The coroner’s report on the death of the 20-year-old calls for the establishment of a new mental health unit in Kalgoorlie

A forensic doctor in Western Australia has recommended that a new mental health unit be built “as soon as possible” in Kalgoorlie after discovering several failures at the existing facility.

An investigation into the death of Jordan James Williams has revealed a shortage of safe staff, beds, facilities and infrastructure at the mental health unit at the Kalgoorlie Health Campus.

Coroner Michael Jenkin also urged the Washington State Country Health Service to expedite plans for a new purpose-built facility, and take immediate steps to secure a fence around the existing unit.

There are open sections of the fence in the unit and two patients died at a nearby railway.

Kalgoorlie Hospital is a training ground for many Western Australian doctors.
There were only six families in the mental health unit at the Kalgoorlie Health Campus. (ABC Goldfields-Esperance: Nathan Morris)
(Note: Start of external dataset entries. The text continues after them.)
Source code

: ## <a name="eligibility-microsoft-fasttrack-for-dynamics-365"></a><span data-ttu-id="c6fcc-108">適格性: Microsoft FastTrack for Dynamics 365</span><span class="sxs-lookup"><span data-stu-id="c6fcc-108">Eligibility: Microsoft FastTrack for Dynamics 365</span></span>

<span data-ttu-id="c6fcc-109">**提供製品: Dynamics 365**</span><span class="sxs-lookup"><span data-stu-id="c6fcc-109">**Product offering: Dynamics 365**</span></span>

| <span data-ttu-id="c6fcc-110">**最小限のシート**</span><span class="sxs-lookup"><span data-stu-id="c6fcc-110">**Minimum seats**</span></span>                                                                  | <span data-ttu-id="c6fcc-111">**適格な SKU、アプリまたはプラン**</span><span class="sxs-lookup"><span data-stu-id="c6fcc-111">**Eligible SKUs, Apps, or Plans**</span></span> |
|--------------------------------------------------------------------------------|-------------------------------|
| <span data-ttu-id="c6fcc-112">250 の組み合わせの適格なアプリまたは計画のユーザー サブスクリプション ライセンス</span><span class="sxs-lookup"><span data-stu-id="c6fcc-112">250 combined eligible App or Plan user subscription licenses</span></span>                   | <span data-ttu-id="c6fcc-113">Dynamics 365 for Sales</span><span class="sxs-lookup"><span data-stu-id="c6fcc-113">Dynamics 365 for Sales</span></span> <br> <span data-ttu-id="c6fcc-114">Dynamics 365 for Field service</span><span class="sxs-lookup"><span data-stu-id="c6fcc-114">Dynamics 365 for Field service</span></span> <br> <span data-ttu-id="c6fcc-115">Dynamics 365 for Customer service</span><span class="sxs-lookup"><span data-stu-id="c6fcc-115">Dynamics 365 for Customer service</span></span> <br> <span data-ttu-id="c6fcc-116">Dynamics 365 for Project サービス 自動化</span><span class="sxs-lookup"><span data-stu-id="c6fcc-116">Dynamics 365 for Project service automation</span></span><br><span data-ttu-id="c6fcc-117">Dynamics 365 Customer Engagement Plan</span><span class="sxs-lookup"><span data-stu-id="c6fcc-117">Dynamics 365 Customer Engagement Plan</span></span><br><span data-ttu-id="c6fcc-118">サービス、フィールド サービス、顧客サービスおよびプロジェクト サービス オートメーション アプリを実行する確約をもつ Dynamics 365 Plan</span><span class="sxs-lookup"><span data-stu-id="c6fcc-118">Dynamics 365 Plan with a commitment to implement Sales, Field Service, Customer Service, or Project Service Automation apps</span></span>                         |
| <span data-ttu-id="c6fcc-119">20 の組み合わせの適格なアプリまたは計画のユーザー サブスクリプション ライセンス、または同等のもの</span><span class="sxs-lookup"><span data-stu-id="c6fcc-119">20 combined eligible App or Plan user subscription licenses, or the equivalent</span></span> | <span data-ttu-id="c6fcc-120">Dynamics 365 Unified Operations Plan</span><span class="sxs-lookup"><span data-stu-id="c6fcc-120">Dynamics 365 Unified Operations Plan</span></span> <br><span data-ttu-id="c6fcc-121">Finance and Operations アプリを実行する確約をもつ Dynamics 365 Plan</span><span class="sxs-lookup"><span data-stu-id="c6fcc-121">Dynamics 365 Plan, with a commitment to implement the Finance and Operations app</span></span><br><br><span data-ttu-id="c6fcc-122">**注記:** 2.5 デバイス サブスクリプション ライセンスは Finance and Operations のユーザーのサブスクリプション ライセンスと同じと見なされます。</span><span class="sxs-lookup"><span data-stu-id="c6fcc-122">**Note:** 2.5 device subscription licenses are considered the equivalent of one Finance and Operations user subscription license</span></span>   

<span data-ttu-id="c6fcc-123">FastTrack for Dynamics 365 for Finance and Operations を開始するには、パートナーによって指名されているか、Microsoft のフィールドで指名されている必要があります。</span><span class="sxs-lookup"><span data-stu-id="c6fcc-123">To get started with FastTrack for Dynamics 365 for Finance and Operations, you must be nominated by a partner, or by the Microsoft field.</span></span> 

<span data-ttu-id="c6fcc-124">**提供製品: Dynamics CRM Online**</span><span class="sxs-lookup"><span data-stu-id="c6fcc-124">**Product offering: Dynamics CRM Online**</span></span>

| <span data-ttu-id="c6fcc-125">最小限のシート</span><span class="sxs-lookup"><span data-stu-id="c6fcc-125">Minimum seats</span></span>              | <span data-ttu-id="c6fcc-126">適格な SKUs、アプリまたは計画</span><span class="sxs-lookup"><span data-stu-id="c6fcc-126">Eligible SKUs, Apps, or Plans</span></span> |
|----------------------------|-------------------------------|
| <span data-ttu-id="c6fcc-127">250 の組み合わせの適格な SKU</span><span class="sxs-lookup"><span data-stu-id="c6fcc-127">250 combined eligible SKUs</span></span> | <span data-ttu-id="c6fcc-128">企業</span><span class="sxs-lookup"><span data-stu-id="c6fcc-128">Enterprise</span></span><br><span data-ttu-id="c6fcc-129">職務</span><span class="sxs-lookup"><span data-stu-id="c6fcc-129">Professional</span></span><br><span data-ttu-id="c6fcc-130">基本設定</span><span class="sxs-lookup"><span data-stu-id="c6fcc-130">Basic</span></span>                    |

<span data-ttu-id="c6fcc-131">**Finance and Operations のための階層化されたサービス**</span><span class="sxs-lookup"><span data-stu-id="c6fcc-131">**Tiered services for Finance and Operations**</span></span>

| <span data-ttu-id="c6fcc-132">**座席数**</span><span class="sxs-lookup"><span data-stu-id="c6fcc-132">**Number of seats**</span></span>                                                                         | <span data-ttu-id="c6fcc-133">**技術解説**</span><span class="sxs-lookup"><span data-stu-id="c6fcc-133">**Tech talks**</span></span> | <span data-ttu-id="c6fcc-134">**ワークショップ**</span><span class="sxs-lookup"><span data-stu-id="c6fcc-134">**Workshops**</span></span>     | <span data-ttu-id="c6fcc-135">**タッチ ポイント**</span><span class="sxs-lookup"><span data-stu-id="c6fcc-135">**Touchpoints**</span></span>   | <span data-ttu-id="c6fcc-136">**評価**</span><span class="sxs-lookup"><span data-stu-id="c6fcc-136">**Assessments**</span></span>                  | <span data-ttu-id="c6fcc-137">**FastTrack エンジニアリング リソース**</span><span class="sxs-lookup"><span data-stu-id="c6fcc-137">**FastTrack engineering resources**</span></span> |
The 20-year-old, whose smile “just lit up the whole room”, had been suffering from psychosis and depression after losing his mother in 2016 and his father in early 2018.

In August 2018, he was admitted to the Kalgoorlie Health Campus following concerns about his safety.

Chaotic events before death

Mr. Williams was initially cared for in the surgery ward, due to a lack of staff and beds in the mental health unit.

An investigation by the Mental Health Advocacy Service at Kalgoorlie Hospital found that 80 per cent of mental health admissions to the hospital were cared for in wards other than the mental health unit due to a lack of beds.

The Mental Health Defense Service’s investigation also found that security guards were employed in 95 percent of cases requiring individual mental health nursing care.

While in the unit, Jordan Williams made several attempts to escape and harm himself.

During one of the attempts, he was found at the railroad tracks, but neither the nurses nor his psychiatrist were informed of this information.

The coroner said there was a misunderstanding among the staff at the unit, which was facing an acute shortage of staff at the time.

Jenkin said Mr. Williams should not have been allowed to leave his room after his first escape.

An aerial view of a gold mine and the city of Kalgoorlie Boulder, taken by a drone.
Kalgoorlie Boulder, located in Western Australia’s Gold Fields, is home to nearly 30,000 people. (ABC News: Tom Edwards )

Mr. Williams was allowed into the yard again, and he and the security guard assigned to monitor him began kicking a soccer ball with other patients.

After kicking the goalkeeper, Mr. Williams climbed the fence and ran away again.

Around 7:40 p.m. that day, he was found dead after an inspection.

The current unit is poorly resourced

The coroner heard that the resources and facilities in the mental health unit were very poor, and the former record staff refused to return.

Dr. Adam Brett said that some of his colleagues who have held positions as a local psychiatrist in [Kalgoorlie Health Campus] I vowed not to return because the conditions were very bad.”

Nurse Carly Retimana Te Wattu said she did not want her family to be treated there.

The outside of the hospital building.
Jordan Williams survived the mental health unit at Kalgoorlie Hospital and was found dead after a search.(ABC Goldfields: Al-Jaafari City)

The coroner said that while he was satisfied that the standard of treatment and care provided to Williams was appropriate, the standard of supervision he received was “manifestly suboptimal”.

He called on the Western Australian Department of Health to speed up proposals for a new facility, and undertake planning so that it would be staffed appropriately when it opened.

The health service accepts all results

WA’s Qatar Department of Health issued a statement to ABC in response to the report.

A man in glasses and a suit stands behind a microphone.
All of the coroner’s recommendations have been taken on board, says WA Country Health Service Goldfields regional director Peter Tredenk. (ABC Goldfields: Jarrod Lucas)

Tedinek said the unit was not currently facing a staff shortage.

“The safety of our staff and patients is our top priority, and I can confirm that the facility is staffed with enough staff to care for patients in the six-bed unit, with individual specialist nurses and additional security options available when needed,” she said.